Instructions for the task:
Copy word for word, please, the lines of the entries below running from the one containing "left ear: (271, 40)" to the one containing "right ear: (163, 74)", both ends included.

Records provided:
========================================

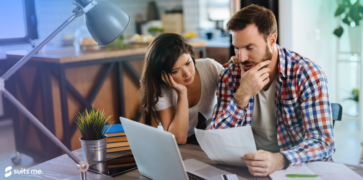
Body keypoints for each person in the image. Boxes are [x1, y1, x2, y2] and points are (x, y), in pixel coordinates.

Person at [210, 4, 335, 176]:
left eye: (249, 47)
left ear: (271, 40)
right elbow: (215, 141)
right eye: (237, 48)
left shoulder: (307, 74)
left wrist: (280, 160)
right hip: (249, 169)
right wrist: (242, 96)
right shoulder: (230, 75)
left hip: (297, 169)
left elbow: (323, 142)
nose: (242, 57)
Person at [140, 33, 223, 144]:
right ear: (163, 74)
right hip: (174, 147)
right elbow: (177, 139)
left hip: (208, 142)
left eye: (188, 63)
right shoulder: (160, 89)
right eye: (175, 71)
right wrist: (182, 93)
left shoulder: (210, 67)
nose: (187, 73)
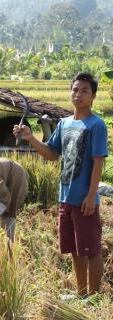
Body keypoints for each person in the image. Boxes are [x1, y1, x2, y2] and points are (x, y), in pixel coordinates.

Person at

========================================

Exercise output:
left ear: (271, 40)
right elbow: (215, 141)
right eye: (237, 48)
left shoulder: (307, 74)
left wrist: (280, 160)
right hip: (249, 169)
right wrist: (242, 96)
right shoulder: (230, 75)
left hip: (297, 169)
left elbow: (323, 142)
nose: (242, 57)
Person at [140, 33, 223, 144]:
right ear: (163, 74)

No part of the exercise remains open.